Selects the best model by holdout log-loss and writes the winning run ID to
data/models/run_id.json.
ablation_study stage¶
Runs inside the same matches_clf experiment as classification_models.
Each feature subset gets its own parent run tagged with pipeline.variant
and features.profile for filtering.
tune_xgb stage¶
One parent run ({run_kind} | tuning | frac={frac}), with one nested child run per
Optuna trial.
Each trial child run logs:
- XGBoost parameters (xgb.*)
- Mean CV log-loss across walk-forward folds (cv.logloss_mean)
- Trial number
Parent run logs the best parameters (best.*) and best CV log-loss at study completion.
final_train stage¶
The definitive training run. This is the only run that evaluates on the held-out test set.
Tags logged:
| Tag | Value |
|---|---|
pipeline.stage |
final_train |
pipeline.scope |
parent |
pipeline.variant |
baseline |
model.family |
Algorithm family (e.g., gradient_boosting) |
Parameters logged:
| Param group | Contents |
|---|---|
model.* |
Model name |
data.* |
Training rows, holdout rows, target column, fraction |
features.* |
Number of numeric and categorical features |
best.* |
Best hyperparameters from tuning stage |
Metrics logged:
- Holdout log-loss, accuracy, Brier score
- ECE (calibration error) — before and after calibration when calibration is enabled
- Precision, recall, F1 per class
Artifacts logged:
model/— the serialisedsklearnpipeline (or calibrated wrapper) as MLflow pyfunc- Calibration curves
- Confusion matrix (multi-class)
- Feature importance plot
Dataset input logged:
- MLflow dataset object pointing to the training parquet with source path
Lineage chain¶
Each final_train run is traceable through:
MLflow run
├── tag: data.version = DVC hash of data/processed/dataset.parquet
├── tag: pipeline.git_sha = git short SHA
├── tag: pipeline.params_hash = SHA-256 of params.yaml
├── MLflow dataset input: source = filesystem path to dataset.parquet
└── params: best.* = tuned hyperparameters from xgb_best_params.json
Given an MLflow run ID, you can recover:
- The exact dataset version (via data.version tag → dvc checkout).

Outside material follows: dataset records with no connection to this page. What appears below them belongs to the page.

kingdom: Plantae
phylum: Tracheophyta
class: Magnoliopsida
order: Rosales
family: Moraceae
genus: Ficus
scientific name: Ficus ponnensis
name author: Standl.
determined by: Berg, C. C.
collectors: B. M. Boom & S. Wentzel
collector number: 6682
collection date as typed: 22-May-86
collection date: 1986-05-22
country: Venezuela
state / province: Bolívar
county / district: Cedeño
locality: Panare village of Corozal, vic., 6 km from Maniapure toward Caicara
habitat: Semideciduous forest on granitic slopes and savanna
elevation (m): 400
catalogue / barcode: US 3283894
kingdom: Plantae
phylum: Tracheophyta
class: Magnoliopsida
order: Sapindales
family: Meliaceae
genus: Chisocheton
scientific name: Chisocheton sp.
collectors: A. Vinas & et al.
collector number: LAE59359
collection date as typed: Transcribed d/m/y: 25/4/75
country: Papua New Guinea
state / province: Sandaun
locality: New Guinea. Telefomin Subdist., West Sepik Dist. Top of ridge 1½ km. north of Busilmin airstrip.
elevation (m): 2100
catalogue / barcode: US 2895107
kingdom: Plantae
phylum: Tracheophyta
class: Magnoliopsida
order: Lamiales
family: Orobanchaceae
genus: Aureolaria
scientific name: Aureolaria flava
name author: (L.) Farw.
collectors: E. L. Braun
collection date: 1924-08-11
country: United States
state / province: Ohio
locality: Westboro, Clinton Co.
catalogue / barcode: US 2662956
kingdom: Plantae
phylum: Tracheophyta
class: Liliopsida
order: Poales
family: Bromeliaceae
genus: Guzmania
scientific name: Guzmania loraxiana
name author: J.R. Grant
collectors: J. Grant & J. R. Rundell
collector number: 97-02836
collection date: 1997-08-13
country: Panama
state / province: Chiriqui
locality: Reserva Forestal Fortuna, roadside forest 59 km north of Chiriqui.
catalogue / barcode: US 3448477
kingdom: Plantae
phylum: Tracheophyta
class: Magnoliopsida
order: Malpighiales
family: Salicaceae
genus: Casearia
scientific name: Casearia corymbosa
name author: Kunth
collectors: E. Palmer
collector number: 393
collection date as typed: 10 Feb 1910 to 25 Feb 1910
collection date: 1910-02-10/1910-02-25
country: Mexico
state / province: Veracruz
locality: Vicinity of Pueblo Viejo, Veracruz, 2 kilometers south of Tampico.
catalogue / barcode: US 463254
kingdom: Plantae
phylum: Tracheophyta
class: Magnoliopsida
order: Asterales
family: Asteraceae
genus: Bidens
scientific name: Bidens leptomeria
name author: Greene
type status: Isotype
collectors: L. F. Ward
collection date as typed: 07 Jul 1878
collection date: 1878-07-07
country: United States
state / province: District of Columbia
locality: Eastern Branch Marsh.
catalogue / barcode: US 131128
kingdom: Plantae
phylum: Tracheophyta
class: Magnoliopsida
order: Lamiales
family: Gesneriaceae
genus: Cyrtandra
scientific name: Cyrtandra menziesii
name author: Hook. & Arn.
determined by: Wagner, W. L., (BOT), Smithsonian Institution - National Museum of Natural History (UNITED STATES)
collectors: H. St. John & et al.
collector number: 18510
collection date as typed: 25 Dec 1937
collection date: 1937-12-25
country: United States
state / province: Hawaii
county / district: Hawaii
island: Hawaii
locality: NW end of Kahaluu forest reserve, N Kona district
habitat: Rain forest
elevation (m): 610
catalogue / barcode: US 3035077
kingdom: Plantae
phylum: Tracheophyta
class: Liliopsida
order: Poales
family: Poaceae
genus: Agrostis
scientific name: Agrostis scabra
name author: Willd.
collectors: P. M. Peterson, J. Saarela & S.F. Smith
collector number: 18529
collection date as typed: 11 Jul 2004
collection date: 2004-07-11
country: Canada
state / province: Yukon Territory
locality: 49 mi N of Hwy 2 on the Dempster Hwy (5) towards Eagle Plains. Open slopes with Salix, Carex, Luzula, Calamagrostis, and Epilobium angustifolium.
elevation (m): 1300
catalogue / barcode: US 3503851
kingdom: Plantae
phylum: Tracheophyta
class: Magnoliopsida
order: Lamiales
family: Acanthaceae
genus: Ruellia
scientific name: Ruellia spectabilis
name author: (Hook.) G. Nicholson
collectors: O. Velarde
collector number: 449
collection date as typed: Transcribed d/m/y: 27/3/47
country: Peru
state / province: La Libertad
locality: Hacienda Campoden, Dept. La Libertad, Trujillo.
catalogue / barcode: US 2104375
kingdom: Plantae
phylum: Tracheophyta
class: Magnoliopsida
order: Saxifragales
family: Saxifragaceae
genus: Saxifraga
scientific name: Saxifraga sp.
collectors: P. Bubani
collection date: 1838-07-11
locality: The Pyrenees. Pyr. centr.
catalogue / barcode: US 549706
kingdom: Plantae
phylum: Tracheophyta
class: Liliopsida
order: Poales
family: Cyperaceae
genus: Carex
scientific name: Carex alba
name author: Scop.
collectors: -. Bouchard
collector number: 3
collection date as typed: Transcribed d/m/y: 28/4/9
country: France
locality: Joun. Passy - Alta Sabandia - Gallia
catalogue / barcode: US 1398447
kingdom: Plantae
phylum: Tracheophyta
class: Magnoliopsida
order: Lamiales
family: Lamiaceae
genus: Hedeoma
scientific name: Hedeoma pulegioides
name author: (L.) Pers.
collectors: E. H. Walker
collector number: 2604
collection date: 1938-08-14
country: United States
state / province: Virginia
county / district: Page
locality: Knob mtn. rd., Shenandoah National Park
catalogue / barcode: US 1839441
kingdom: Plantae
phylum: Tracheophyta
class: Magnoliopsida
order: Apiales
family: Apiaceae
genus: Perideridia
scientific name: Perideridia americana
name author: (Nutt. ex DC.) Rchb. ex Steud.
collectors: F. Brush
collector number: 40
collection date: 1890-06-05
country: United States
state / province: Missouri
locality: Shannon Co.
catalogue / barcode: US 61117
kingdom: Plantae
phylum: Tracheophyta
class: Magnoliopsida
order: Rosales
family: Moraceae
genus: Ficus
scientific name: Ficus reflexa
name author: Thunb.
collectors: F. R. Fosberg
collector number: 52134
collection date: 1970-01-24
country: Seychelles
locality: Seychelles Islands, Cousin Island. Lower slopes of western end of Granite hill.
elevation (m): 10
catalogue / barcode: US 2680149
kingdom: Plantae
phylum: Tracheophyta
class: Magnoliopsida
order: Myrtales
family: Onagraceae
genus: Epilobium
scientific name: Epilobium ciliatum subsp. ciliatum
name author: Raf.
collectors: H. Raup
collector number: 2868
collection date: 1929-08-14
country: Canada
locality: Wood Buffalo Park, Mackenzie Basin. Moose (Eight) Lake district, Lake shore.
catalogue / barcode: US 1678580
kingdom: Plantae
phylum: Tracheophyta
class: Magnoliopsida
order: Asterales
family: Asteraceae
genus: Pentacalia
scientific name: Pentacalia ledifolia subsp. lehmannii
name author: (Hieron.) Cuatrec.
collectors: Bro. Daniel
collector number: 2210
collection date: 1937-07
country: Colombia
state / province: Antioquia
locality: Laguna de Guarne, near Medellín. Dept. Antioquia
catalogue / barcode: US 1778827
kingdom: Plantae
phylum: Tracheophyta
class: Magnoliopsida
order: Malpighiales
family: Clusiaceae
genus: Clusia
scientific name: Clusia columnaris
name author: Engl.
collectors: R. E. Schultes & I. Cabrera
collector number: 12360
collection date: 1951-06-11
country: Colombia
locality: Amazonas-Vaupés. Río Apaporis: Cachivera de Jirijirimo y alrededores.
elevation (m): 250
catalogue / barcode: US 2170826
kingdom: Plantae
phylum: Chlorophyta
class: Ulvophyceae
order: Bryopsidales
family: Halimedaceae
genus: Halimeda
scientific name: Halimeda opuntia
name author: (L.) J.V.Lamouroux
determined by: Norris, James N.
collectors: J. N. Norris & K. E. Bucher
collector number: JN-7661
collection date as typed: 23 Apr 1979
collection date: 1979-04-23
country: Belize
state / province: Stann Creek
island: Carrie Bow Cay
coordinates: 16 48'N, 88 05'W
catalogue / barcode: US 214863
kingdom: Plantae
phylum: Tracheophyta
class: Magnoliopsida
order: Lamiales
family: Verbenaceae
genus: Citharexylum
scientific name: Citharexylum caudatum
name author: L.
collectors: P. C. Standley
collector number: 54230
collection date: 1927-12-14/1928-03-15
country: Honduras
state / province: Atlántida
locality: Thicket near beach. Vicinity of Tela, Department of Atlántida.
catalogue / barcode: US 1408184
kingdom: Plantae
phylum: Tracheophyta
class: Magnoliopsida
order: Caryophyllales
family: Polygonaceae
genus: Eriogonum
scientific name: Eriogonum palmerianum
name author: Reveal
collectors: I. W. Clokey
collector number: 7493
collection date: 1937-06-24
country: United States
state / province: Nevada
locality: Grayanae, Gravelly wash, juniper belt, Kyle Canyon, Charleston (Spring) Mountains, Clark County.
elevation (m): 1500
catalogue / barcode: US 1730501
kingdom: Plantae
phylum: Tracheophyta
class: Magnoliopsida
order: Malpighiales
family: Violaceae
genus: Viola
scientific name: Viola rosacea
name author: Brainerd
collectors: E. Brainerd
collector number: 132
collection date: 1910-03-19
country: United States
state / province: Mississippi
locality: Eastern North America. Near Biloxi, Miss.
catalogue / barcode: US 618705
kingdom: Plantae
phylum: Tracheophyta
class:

- The exact code version (via pipeline.git_sha tag).
- The exact configuration (via logged params + params.yaml in git).
Filtering runs in the UI¶
To find all ablation runs: filter by tags.pipeline.stage = 'ablation'
To find elo-only runs: filter by tags.pipeline.variant = 'elo_only'
To find all smoke runs: filter by tags.pipeline.run_kind = 'smoke'
To find the winning final model runs: filter by tags.pipeline.stage = 'final_train'
What MLflow is not responsible for¶
- Serving: models are loaded from the registry by
PredictionService; MLflow tracking is not in the hot path. - Feature computation: features are DVC-tracked Parquet files, not MLflow datasets.
- Monitoring / drift detection: Evidently is the planned monitoring tool; not yet integrated.
- A/B testing: not implemented. Promotion is manual via the registry.
Running the MLflow UI¶
Navigate to the matches_clf experiment to see all training and tuning runs.